Exercise brief
Copy each line of the listing where the word "fazer" can be found.

_ _ _ _ _ _ _

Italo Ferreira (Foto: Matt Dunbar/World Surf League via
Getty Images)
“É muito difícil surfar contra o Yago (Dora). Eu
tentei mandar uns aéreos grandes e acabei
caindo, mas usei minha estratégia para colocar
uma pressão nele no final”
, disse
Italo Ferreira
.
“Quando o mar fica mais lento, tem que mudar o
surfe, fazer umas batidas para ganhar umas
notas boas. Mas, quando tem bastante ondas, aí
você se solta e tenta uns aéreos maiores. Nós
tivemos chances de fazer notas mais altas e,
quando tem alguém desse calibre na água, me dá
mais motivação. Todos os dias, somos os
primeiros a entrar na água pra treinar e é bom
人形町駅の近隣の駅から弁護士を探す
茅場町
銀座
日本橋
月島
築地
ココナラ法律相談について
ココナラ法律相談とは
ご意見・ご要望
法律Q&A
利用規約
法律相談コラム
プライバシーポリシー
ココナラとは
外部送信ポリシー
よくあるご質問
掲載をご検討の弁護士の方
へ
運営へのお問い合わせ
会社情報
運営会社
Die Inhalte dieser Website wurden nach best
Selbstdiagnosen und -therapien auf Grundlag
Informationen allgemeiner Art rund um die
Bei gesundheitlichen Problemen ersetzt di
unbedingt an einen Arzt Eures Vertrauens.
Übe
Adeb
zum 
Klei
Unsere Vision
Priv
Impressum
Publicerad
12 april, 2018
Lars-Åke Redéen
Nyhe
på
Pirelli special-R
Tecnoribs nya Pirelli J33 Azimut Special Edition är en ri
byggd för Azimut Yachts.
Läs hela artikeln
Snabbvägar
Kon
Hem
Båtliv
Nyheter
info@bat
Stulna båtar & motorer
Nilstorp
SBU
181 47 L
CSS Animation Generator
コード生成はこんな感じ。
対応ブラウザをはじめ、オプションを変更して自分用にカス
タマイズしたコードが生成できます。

_ _ _ _ _ _ _

Exercise output
surfe, fazer umas batidas para ganhar umas
tivemos chances de fazer notas mais altas e,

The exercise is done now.